### Work request
The records below are to be reproduced exactly, and no picture should appear in the copy.

-.-.-

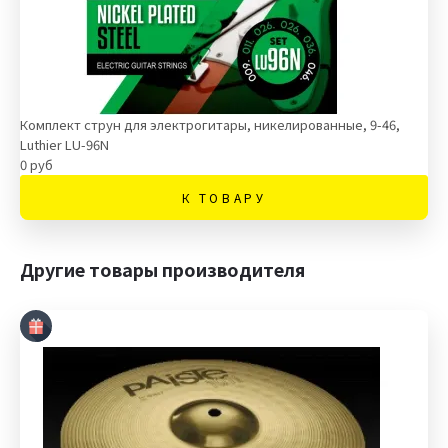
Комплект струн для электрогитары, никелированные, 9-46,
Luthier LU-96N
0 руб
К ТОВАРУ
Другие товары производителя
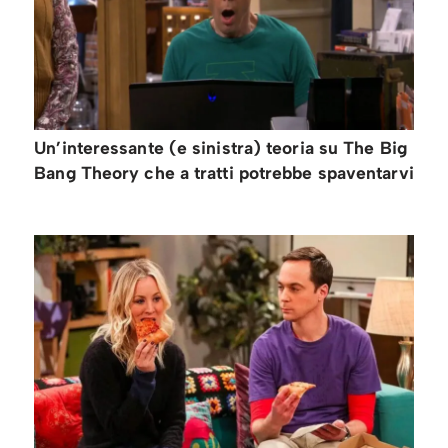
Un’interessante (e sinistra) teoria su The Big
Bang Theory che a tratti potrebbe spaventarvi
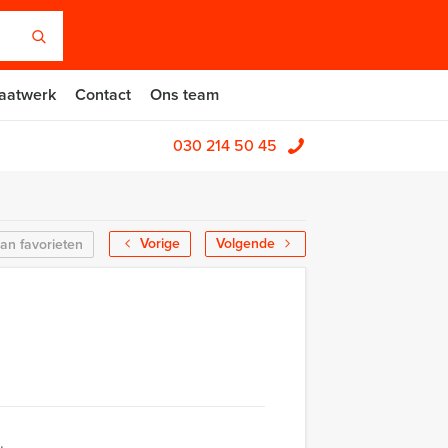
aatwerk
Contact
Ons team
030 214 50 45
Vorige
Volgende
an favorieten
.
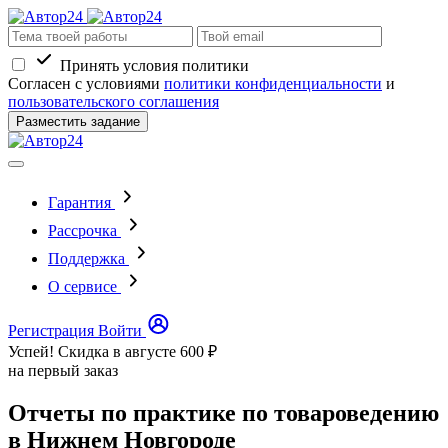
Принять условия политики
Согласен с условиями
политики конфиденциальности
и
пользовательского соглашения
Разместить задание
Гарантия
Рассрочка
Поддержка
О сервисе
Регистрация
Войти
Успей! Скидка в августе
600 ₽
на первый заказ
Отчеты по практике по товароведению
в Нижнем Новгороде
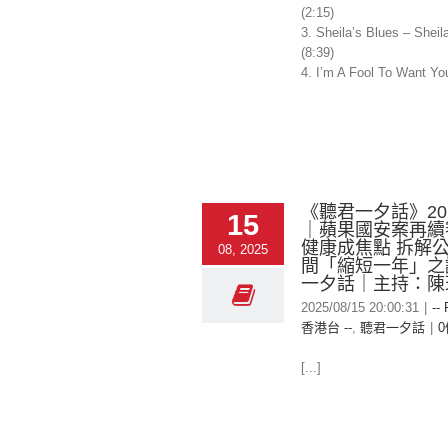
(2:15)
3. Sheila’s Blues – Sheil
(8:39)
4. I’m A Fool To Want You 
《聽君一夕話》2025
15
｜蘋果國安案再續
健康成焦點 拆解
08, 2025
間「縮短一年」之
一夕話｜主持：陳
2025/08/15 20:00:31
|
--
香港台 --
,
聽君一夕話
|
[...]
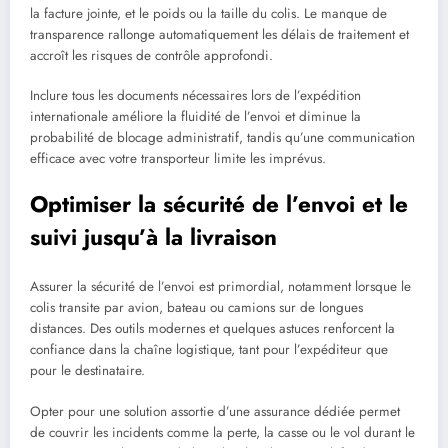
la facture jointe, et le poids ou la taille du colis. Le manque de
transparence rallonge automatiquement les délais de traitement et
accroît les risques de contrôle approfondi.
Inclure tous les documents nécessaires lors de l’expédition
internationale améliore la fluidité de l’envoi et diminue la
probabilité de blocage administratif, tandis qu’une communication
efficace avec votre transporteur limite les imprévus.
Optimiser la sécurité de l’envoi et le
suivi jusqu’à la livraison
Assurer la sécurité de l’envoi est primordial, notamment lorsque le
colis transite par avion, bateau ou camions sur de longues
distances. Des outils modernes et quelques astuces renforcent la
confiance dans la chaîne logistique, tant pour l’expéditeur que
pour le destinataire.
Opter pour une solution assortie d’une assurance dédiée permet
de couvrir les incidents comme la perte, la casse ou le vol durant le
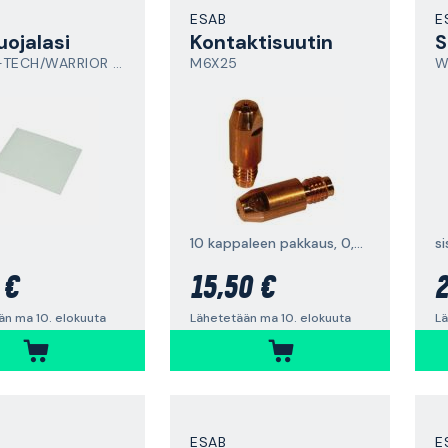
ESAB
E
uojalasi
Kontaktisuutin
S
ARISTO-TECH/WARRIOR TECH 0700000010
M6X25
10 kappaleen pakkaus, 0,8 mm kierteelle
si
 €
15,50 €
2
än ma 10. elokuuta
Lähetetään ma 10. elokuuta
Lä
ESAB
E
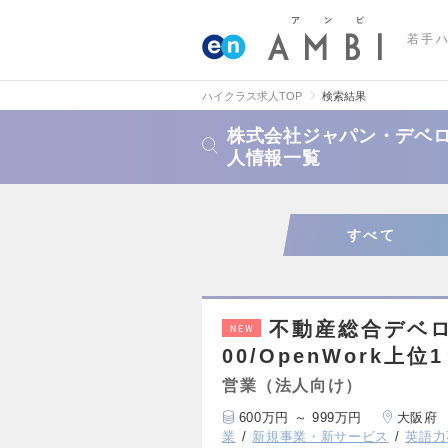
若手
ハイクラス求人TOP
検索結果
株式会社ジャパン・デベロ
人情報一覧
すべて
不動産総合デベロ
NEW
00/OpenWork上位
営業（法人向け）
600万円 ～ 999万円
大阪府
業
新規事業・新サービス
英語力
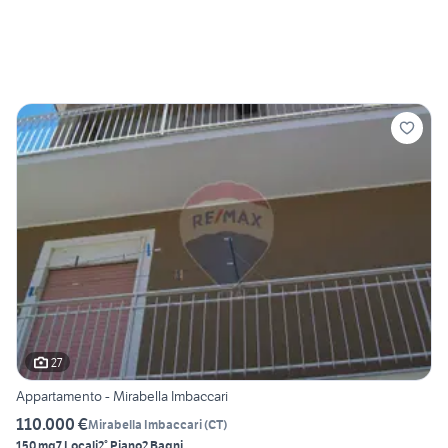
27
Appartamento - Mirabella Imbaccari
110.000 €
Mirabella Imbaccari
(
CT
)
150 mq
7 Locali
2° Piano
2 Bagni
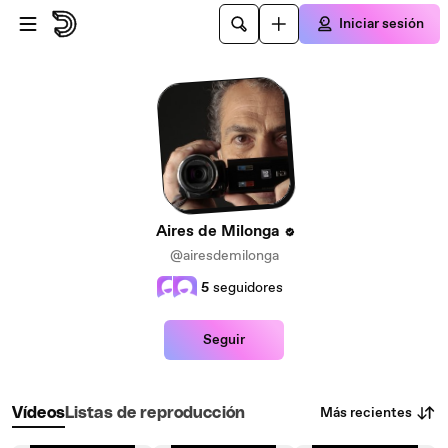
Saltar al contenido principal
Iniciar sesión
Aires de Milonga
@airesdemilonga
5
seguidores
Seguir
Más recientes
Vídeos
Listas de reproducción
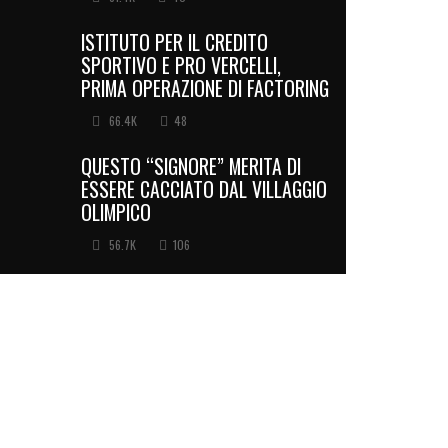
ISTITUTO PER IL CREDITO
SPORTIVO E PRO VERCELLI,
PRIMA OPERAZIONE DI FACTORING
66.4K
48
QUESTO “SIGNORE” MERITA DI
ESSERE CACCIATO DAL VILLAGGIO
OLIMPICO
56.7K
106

-.-.-

### Reply
Комплект струн для электрогитары, никелированные, 9-46,
Luthier LU-96N
0 руб
К ТОВАРУ
Другие товары производителя
Un’interessante (e sinistra) teoria su The Big
Bang Theory che a tratti potrebbe spaventarvi
aatwerk
Contact
Ons team
030 214 50 45
Vorige
Volgende
an favorieten
.
Принять условия политики
Согласен с условиями
политики конфиденциальности
и
пользовательского соглашения
Разместить задание
Гарантия
Рассрочка
Поддержка
О сервисе
Регистрация
Войти
Успей! Скидка в августе
600 ₽
на первый заказ
Отчеты по практике по товароведению
в Нижнем Новгороде
(2:15)
3. Sheila’s Blues – Sheil
(8:39)
4. I’m A Fool To Want You 
《聽君一夕話》2025
15
｜蘋果國安案再續
健康成焦點 拆解
08, 2025
間「縮短一年」之
一夕話｜主持：陳
2025/08/15 20:00:31
|
--
香港台 --
,
聽君一夕話
|
[...]
la facture jointe, et le poids ou la taille du colis. Le manque de
transparence rallonge automatiquement les délais de traitement et
accroît les risques de contrôle approfondi.
Inclure tous les documents nécessaires lors de l’expédition
internationale améliore la fluidité de l’envoi et diminue la
probabilité de blocage administratif, tandis qu’une communication
efficace avec votre transporteur limite les imprévus.
Optimiser la sécurité de l’envoi et le
suivi jusqu’à la livraison
Assurer la sécurité de l’envoi est primordial, notamment lorsque le
colis transite par avion, bateau ou camions sur de longues
distances. Des outils modernes et quelques astuces renforcent la
confiance dans la chaîne logistique, tant pour l’expéditeur que
pour le destinataire.
Opter pour une solution assortie d’une assurance dédiée permet
de couvrir les incidents comme la perte, la casse ou le vol durant le
ESAB
E
uojalasi
Kontaktisuutin
S
ARISTO-TECH/WARRIOR TECH 0700000010
M6X25
10 kappaleen pakkaus, 0,8 mm kierteelle
si
 €
15,50 €
2
än ma 10. elokuuta
Lähetetään ma 10. elokuuta
Lä
ESAB
E
若手
ハイクラス求人TOP
検索結果
株式会社ジャパン・デベロ
人情報一覧
すべて
不動産総合デベロ
NEW
00/OpenWork上位
営業（法人向け）
600万円 ～ 999万円
大阪府
業
新規事業・新サービス
英語力
27
Appartamento - Mirabella Imbaccari
110.000 €
Mirabella Imbaccari
(
CT
)
150 mq
7 Locali
2° Piano
2 Bagni
Saltar al contenido principal
Iniciar sesión
Aires de Milonga
@airesdemilonga
5
seguidores
Seguir
Más recientes
Vídeos
Listas de reproducción
ISTITUTO PER IL CREDITO
SPORTIVO E PRO VERCELLI,
PRIMA OPERAZIONE DI FACTORING
66.4K
48
QUESTO “SIGNORE” MERITA DI
ESSERE CACCIATO DAL VILLAGGIO
OLIMPICO
56.7K
106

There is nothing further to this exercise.